Selon l’hebdomadaire britannique, «les revendications d’une bureaucratie pléthorique ont rendu la Tunisie moins efficace». Principal responsable de cette inefficacité: l’UGTT.
Par ‘‘The Economist’’, équipe éditoriale*
Les habitants de Tataouine, aux portes du Sahara tunisien, sont convaincus que leur ville aurait dû être un eldorado. La ville poussiéreuse n’est qu’à quelques encablures des réserves de gaz et de pétrole du pays. Pourtant, les entreprises opérant dans ce secteur recrutent leurs ouvriers hors de cette région et elles envoient le plus gros de leurs profits ailleurs. Le taux de chômage dans ce gouvernorat du sud-est du pays est plus du double de la moyenne nationale, qui est de 13%.
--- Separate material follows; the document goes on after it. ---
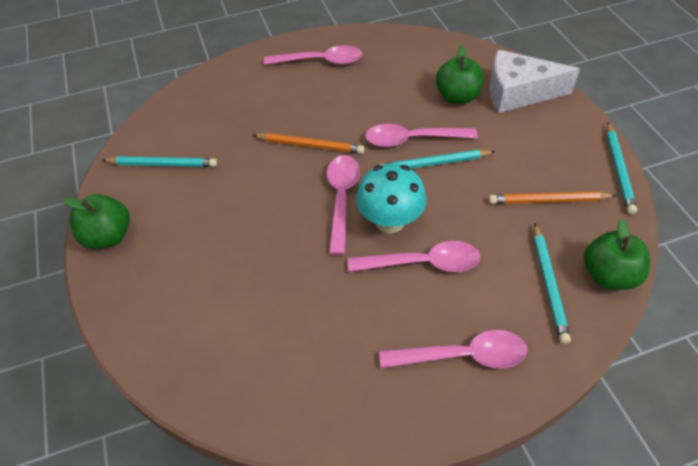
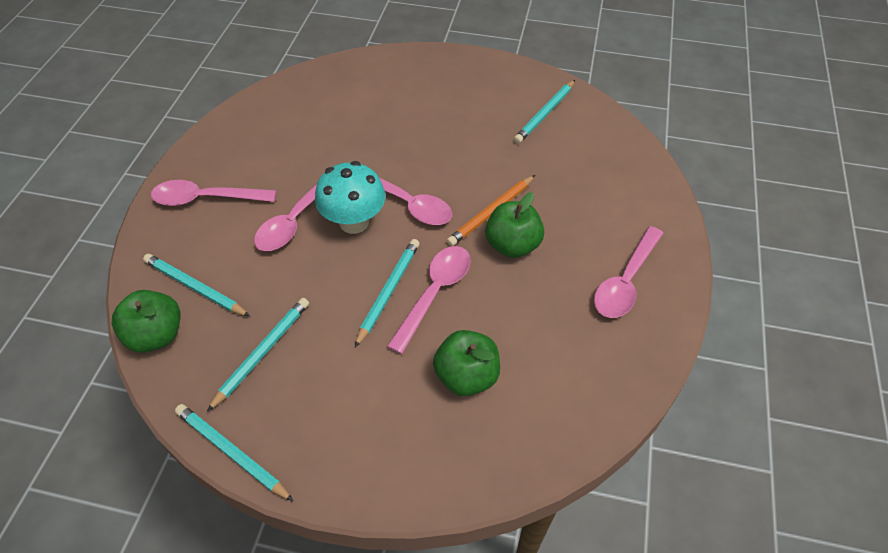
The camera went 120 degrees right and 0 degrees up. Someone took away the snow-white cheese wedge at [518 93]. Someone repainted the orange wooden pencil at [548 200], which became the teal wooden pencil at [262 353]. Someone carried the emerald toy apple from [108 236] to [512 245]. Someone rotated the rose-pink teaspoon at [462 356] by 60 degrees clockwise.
Une part au prix Nobel de la paix, en 2015
En avril dernier, des manifestants sans-emploi ont bloqué l’oléoduc principal et interrompu l’opération de l’important champ gazier de Nawara. Lors d’un meeting à la mairie de la ville, le chef du gouvernement Youssef Chahed a dû quitter la réunion sous les huées.
C’est ainsi que l’Union générale tunisienne du travail (UGTT), l’organisation syndicale la plus puissante du pays, a intercédé pour apaiser la tension. En juin, la centrale syndicale a annoncé le résultat de sa médiation: l’Etat s’engage à recruter 3000 nouveaux agents originaires de la région.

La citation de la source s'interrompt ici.